Records contained in a dataset:
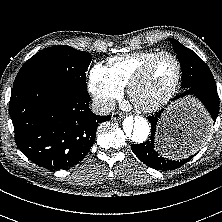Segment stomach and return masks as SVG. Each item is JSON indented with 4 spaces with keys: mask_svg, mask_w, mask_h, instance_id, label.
I'll return each mask as SVG.
<instances>
[{
    "mask_svg": "<svg viewBox=\"0 0 222 222\" xmlns=\"http://www.w3.org/2000/svg\"><path fill=\"white\" fill-rule=\"evenodd\" d=\"M207 118L203 108L192 99L182 100L174 104L166 111L160 122L159 149L172 158L187 156V151L181 148L178 143V137L191 126L204 123Z\"/></svg>",
    "mask_w": 222,
    "mask_h": 222,
    "instance_id": "1",
    "label": "stomach"
}]
</instances>
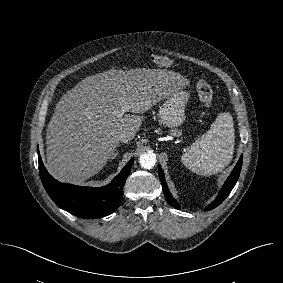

What the task requires: Rewrite every one of the entries above with "Segment" swapped for "Outline" and nothing else altered. Leave out the pictures.

The reply:
Outline stomach and return masks as SVG. Each item is JSON indented with 4 spaces with keys: mask_svg, mask_w, mask_h, instance_id, label.
I'll return each mask as SVG.
<instances>
[{
    "mask_svg": "<svg viewBox=\"0 0 222 222\" xmlns=\"http://www.w3.org/2000/svg\"><path fill=\"white\" fill-rule=\"evenodd\" d=\"M207 118L203 108L192 99L182 100L174 104L166 111L160 122L159 149L172 158L187 156V151L181 148L178 143V137L191 126L204 123Z\"/></svg>",
    "mask_w": 222,
    "mask_h": 222,
    "instance_id": "1",
    "label": "stomach"
}]
</instances>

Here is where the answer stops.